Atheist Universe: The Thinking Person's Answer to Christian Fundamentalism

Atheist Universe: The Thinking Person's Answer to Christian Fundamentalism - David Mills Creationist believe silly things based on nothing but intuition and a belief system based on their revealed religion. Even among themselves they will argue about the placement of a comma and will accept what a book written thousands of years ago says over what science, common sense, reason, empirical data and rational thought processes show to be true.

It's incredible that people still reject the fact of evolution (the fossil record exist regardless of what people falsely may believe) and the Theory of Evolution provides the narrative for the explanation of the appearance of design around us. I recently went to a fundamentalist church and the church took it as given the literal truth of Noah's flood and how it explained everything the congregation needed to know about evolution. Yes, there are churches where people actually do believe those kind of things, and books like this one are needed to correct those silly beliefs.

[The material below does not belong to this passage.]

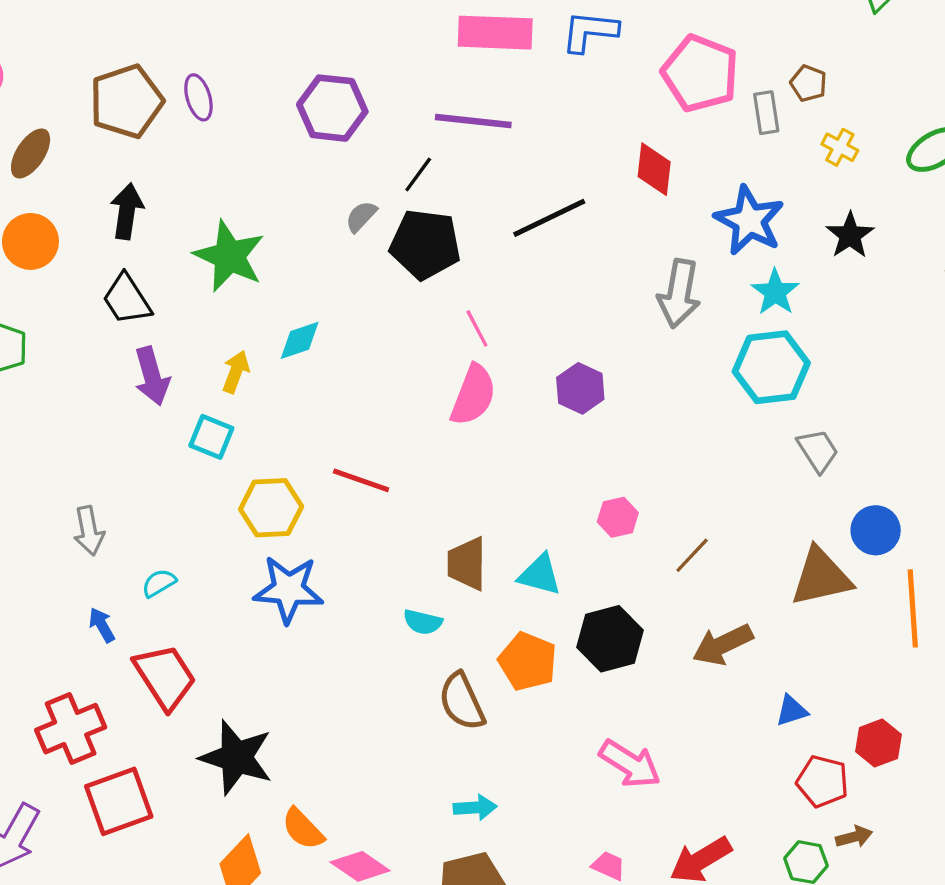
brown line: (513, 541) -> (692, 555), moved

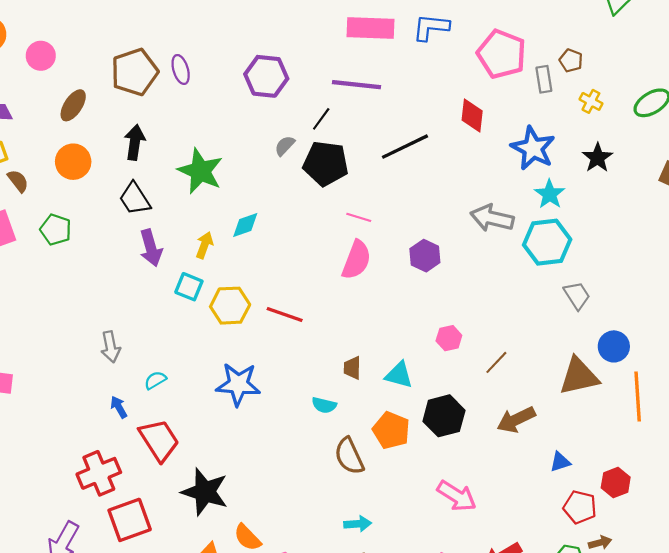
gray arrow: (679, 294) -> (492, 218), moved, turned 93
pink line: (477, 328) -> (359, 217), turned -45
yellow hexagon: (271, 508) -> (230, 306), moved
brown trapezoid: (467, 564) -> (352, 368), size x0.7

What the book does mostly is show how much funner it is to rely on complicated thought processes to understand than it is to just assume the truth has been revealed to man through magical means and that the same magic never allowed for errors in the translations through millenniums. Give me a world with doubt any day, over a world with certain knowledge based on 2000 year old books. Science only shows things to be less false, but always fascinates. Certainty leads to no growth because nothing else is needed for understanding.

The author goes beyond science and examines what it really means to believe in a holy book such as the bible. He's got a good chapter on "hell" and why it just makes no sense. I would recommend one of my favorite books that dealt with that similar theme and used that as a central character the memoir of Jerry Dewitt "Hope After Faith". It was his non acceptance of hell that led him out of his journey from a Pentecostal Preacher ultimately to an atheist. And does having some one else dying for your sins really make any sense?

I would recommend this as the best book I've read for a fundamentalist who is starting to doubt the revealed truths she's been hearing on Sundays and has started to realize that there is such a thing as science which can explain our place in the universe better than a book which documents a world wide flood and claims animals must come from their 'kind' thus completely rejecting the Theory of Evolution before it was proposed.

I preferred Richard Carrier's book "Sense and Goodness without God" slightly more than this book, but I would rank this book slightly higher for those who haven't read hundreds of science books because this book is definitely less rigorous and more accessible.